Mercurial > repos > charles_s_test > seqsero2

diff libs/sratoolkit.2.8.0-centos_linux64/schema/ncbi/spotname.vschema @ 3:38ad1130d077 draft
planemo upload commit a4fb57231f274270afbfebd47f67df05babffa4a-dirty
author: charles_s_test
date: Mon, 27 Nov 2017 11:21:07 -0500
--- /dev/null	Thu Jan 01 00:00:00 1970 +0000
+++ b/libs/sratoolkit.2.8.0-centos_linux64/schema/ncbi/spotname.vschema	Mon Nov 27 11:21:07 2017 -0500
@@ -0,0 +1,377 @@
+/*===========================================================================
+*
+*                            PUBLIC DOMAIN NOTICE
+*               National Center for Biotechnology Information
+*
+*  This software/database is a "United States Government Work" under the
+*  terms of the United States Copyright Act.  It was written as part of
+*  the author's official duties as a United States Government employee and
+*  thus cannot be copyrighted.  This software/database is freely available
+*  to the public for use.
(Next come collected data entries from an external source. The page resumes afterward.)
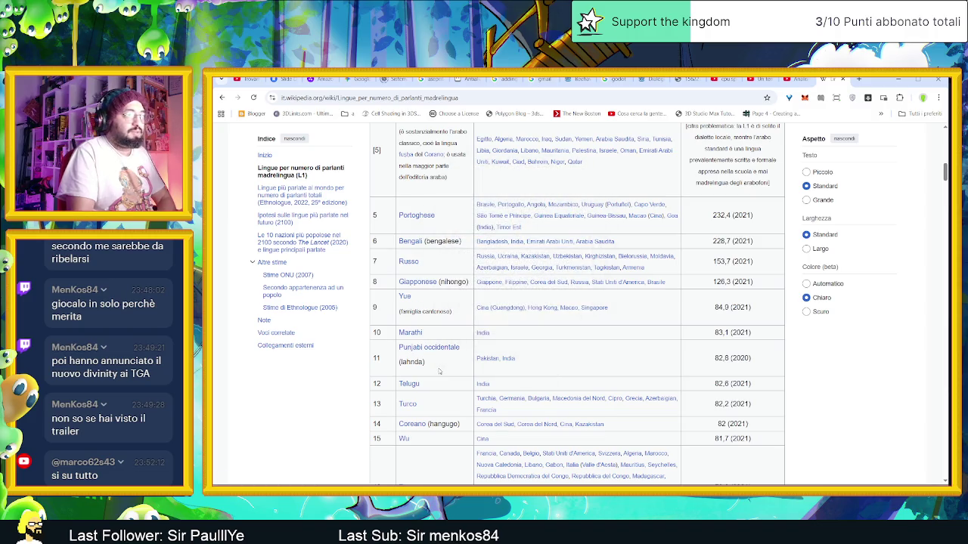
pyautogui.scroll(-1, 445, 425)
pyautogui.scroll(6, 870, 406)
pyautogui.scroll(-5, 823, 403)
pyautogui.scroll(-4, 823, 402)
pyautogui.scroll(-1, 801, 393)
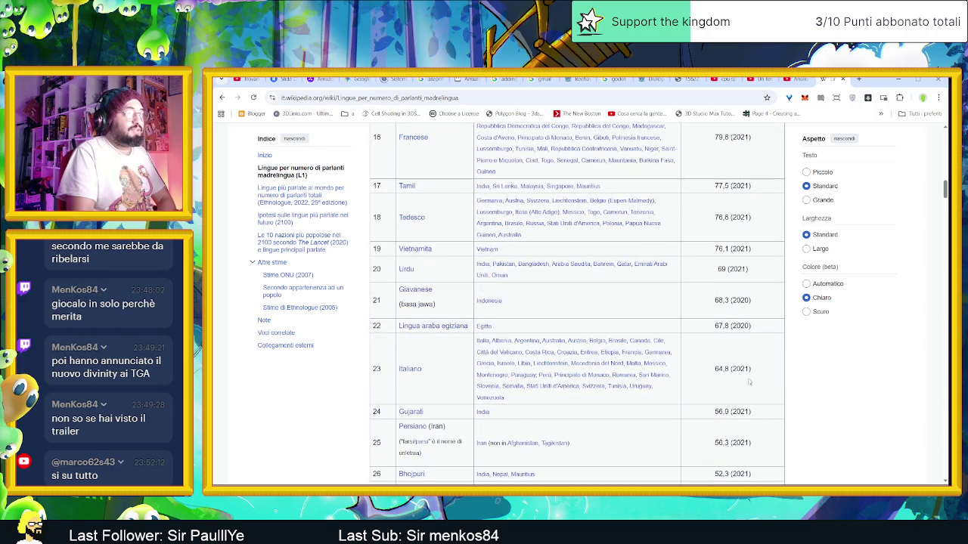
pyautogui.scroll(1, 756, 378)
pyautogui.scroll(3, 722, 356)
pyautogui.scroll(1, 722, 355)
pyautogui.scroll(3, 714, 360)
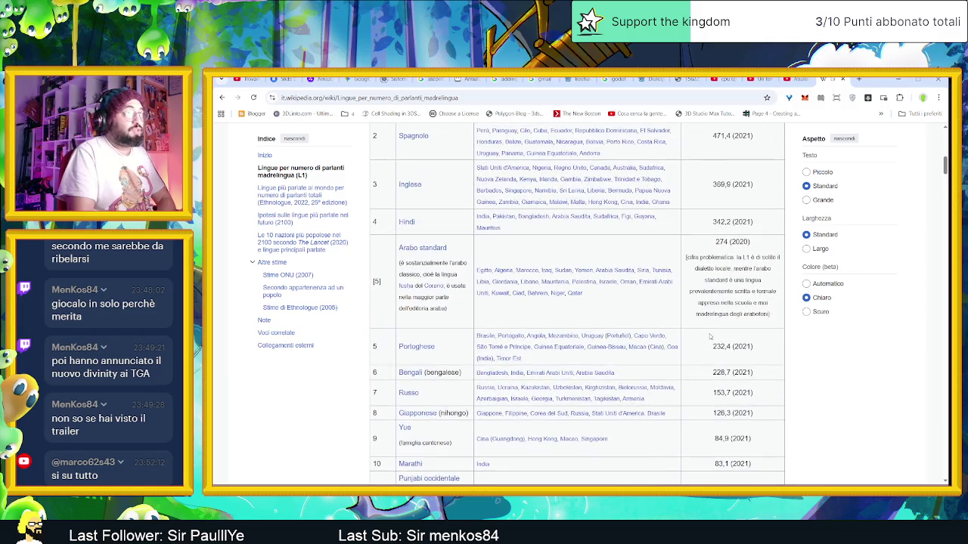
pyautogui.scroll(-7, 695, 368)
pyautogui.scroll(-1, 696, 368)
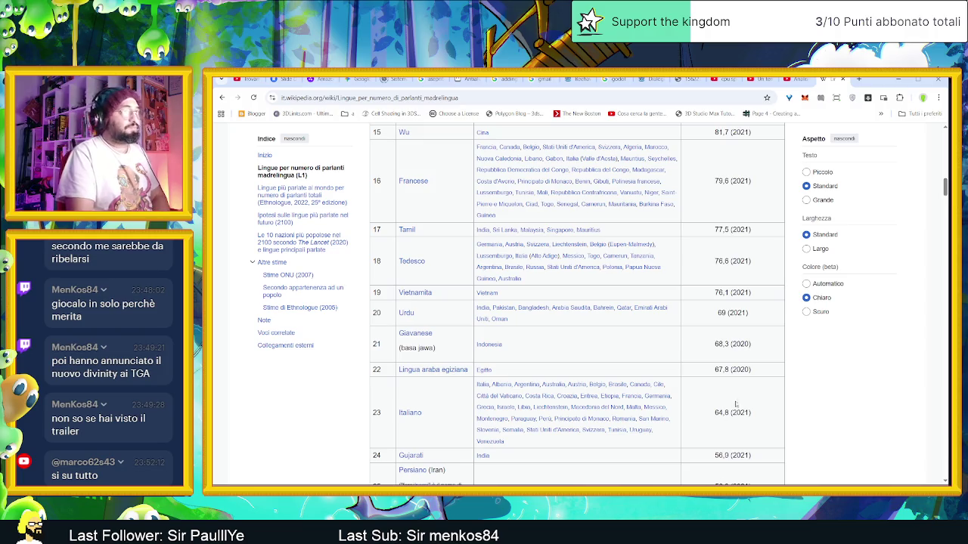
pyautogui.click(858, 78)
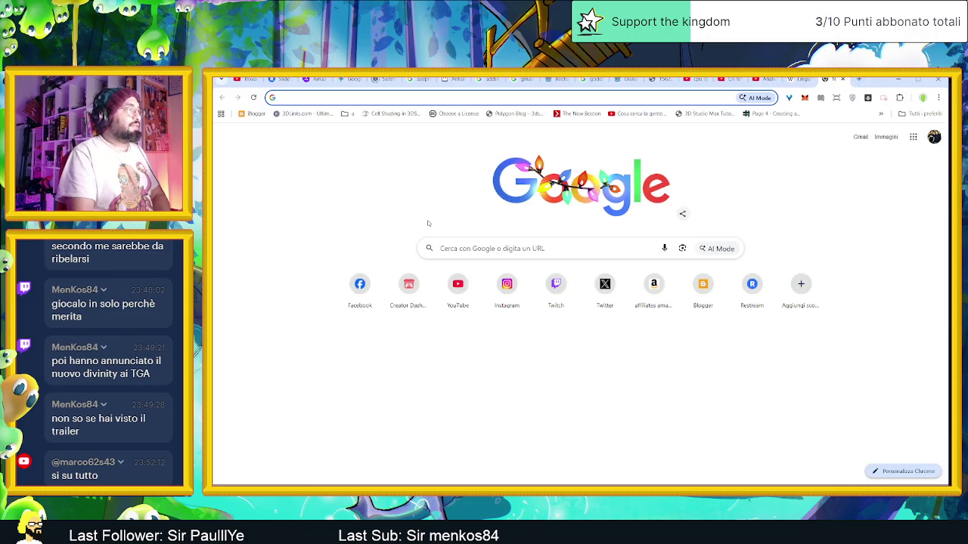
# - Search Google for 'quanti milioni ci sono in italia'
pyautogui.click(462, 248)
The National Library of Medicine and the U.S.
+*  Government have not placed any restriction on its use or reproduction.
+*
+*  Although all reasonable efforts have been taken to ensure the accuracy
+*  and reliability of the software and data, the NLM and the U.S.
+*  Government do not and cannot warrant the performance or results that
+*  may be obtained by using this software or data. The NLM and the U.S.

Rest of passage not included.